TEXT BLOCK>
--- Begin ---

Quarto’s key advantage is its ability to embed and execute code chunks from Python, R, Julia, or JavaScript (Observable) within the same document. This keeps narrative text, data analysis, and visualizations in sync and reproducible. Compared with alternatives like Jupyter Book or MkDocs, Quarto is lightweight, easier to configure for researchers, and designed for scholarly publishing, with built-in support for citations, cross-references, figure numbering, and multi-format output. This multi-language interoperability and automated rendering are heavily leveraged in the template to turn static documentation into interactive, living resources.
We leveraged GitHub as both the development platform and the publishing infrastructure.2 Each project’s repository can be based on the template, benefiting from automated version control and collaboration. GitHub Actions (continuous integration workflows) handle routine tasks such as building the site, running tests (e.g., linting, validating links, generating changelogs, etc.), and deploying updates to GitHub Pages for hosting. This means that when contributors push changes (for example, updating a dataset or its analysis code), the website regenerates automatically, ensuring the latest information is always live without manual intervention. The template also integrates with Zenodo for long-term archiving: whenever a project using the template is ready to publish a snapshot (for instance, alongside a paper or at a project milestone), a Zenodo deposit can be generated, minting a DOI for that version. This guarantees both accessibility and citability for the materials, as datasets and documentation snapshots receive persistent identifiers. By combining static webpages with archival DOIs, the template bridges the gap between ephemeral project websites and permanent scholarly records.
A key innovation of our approach is treating documentation as a living, executable environment rather than a static afterthought. Traditionally, projects might release data as supplementary files and methods as PDF documentation, but our template merges static metadata, narrative descriptions, and executable code into a single integrated and interactive website. This ensures that data, methods, and results remain interconnected and in context (Rule et al. 2019). Anyone revisiting the project can not only read about what was done but also see (and run) the actual code that produced the results, all within the documentation. This transparency lowers barriers to reuse: a future researcher can reproduce or adapt the workflow in their environment, confident that nothing is lost in translation. In essence, the template turns what would be static data archives into “living, extensible resources,” continuously usable and updatable beyond the original project.
Features and Best Practices
The Open Research Data Template comes with a set of best practices built in. It enforces a standardized, logical repository structure for organizing data, code, and content, building on The Turing Way handbook on reproducible research (The Turing Way Community 2025). Key features include:
- Executable Narratives: Authors can create documents that directly incorporate code outputs (tables, plots, maps, etc.) into the narrative. Quarto’s support for Jupyter and other kernels means the documentation itself can regenerate analyses if data or parameters change. This ensures that analysis results and figures are always in sync with the latest data and code, exemplifying reproducible research practices.
- Automated Deployment and Testing: By using continuous integration, the template reduces the technical overhead for researchers. For example, when writing documentation in markdown or Jupyter notebooks, authors simply commit their work; the template’s GitHub Actions workflows then automatically runs any code (in a controlled environment), builds the static site, checks for issues, and publishes it. This encourages frequent updates and iterative improvement without requiring web development expertise.

--- End ---

PROBLEM> Extend the passage on the Open Research Data Template, starting right after its final sentence.

Dataset entries
--- Begin ---

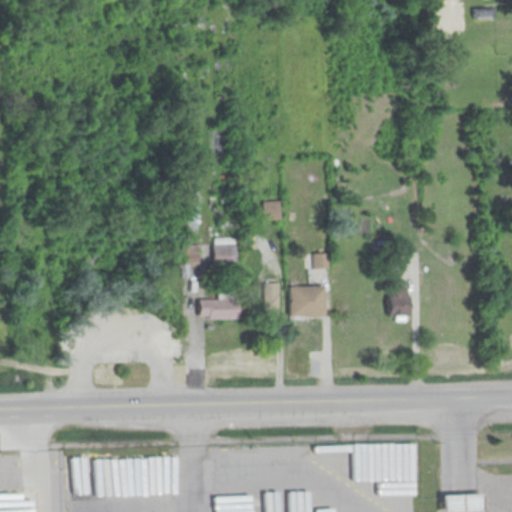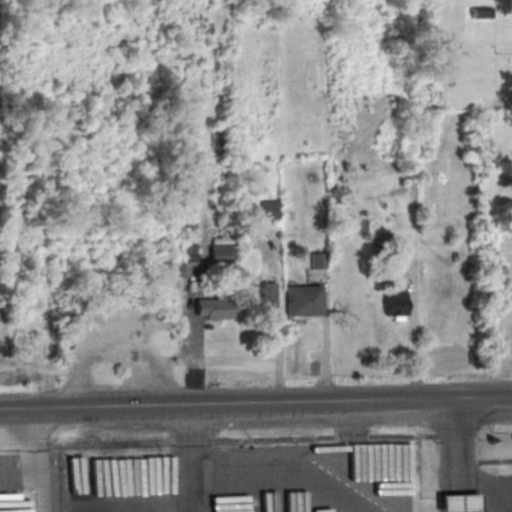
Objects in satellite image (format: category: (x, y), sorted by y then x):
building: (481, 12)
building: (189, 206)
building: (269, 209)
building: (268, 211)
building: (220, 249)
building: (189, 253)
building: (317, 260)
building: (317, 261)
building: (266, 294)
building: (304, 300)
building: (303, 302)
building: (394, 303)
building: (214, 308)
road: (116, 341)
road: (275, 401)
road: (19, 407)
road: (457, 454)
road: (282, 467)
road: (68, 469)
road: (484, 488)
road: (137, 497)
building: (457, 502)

--- End ---

IN RESPONSE>
- Integrated Archiving with DOI: The template streamlines the process of archiving each release of a project. When ready, a release triggers the Zenodo integration to archive the full repository (data, code, and site content) and issue a DOI. The live site can prominently display these DOIs, signaling to visitors that they can cite a specific version or access an immutable copy for reference. This was crucial for us in an evolving long-term project, as it provides snapshots for future historians to cite, even as the live documentation continues to evolve.
- Scalability and Consistency: Because the template is a reusable scaffold, it brings consistency across projects. Every project site built with it has a similar navigation and structure (with sections for data, documentation, references, etc.), lowering the learning curve for users. It also makes it easier to onboard new team members or external collaborators to the project’s workflow. As we and others have applied the template, we have benefited from community feedback and contributions (via GitHub) that continue to refine the template’s core. The result is a scalable solution that can fit small one-off studies as well as large, multi-year collaborative projects.
By adhering to these principles and features, the template provides a practical model for elevating the standard of open data publication in the Digital Humanities. It helps researchers move beyond minimal compliance with open data mandates (i.e., just uploading files to a repository) toward creating genuinely reusable and transparent research outputs (Diekjobst et al. 2024). In the next section, we discuss how deploying this template across diverse use cases has improved it and demonstrated its versatility.
Applications and Continuous Improvement Across Use Cases
After developing the Open Research Data Template for our own needs in Stadt.Geschichte.Basel, we adopted it in a variety of other contexts. Each deployment provided an opportunity to test the template’s flexibility and to refine features for broader applicability. Below, we describe several use cases – ranging from documentation portals and research repositories to teaching materials and digital publications – highlighting the functionality enabled by the template and the specific purposes each served.
Project Documentation
At the Stadt.Geschichte.Basel project, we needed a place for documenting our work related to research data management and public history – in addition to the pre-existing public history portal and research data platform that focus on the project content and data itself. To have a repository for archiving our products and showing them to our peers, including more technical aspects of the project, we used the template to create a documentation platform (Mähr, Schnegg, and Twente 2024). The site thus serves as an evolving record of how we handle data and digital outputs within the project and how we discuss it with our scientific peers. It includes sections on data creation, annotation, publication, and reuse, as well as our efforts in preparing historical content for digital presentation. For instance, we showcase how our project’s research data platform came to be, including documentation of our data model and the results of web design performance audits. While our code itself is still available on GitHub, the documentation platform serves as an enhanced repository where design choices and programming workflows can be explained in detail. By using our Quarto template, we could also provide interactive and multiformat versions of our products to make it easier to grasp their main features, rendering them easily reusable in other projects. During the project, our team participated in numerous presentations and publications discussing our work within the academic community. Each talk, paper, poster, etc. is also archived on this platform: abstracts, slides, and literature references are made available in one place, enabling cross-referencing in the future, with long-term access ensured by integrating Zenodo in our documentation workflow, including registered DOIs and external file storage.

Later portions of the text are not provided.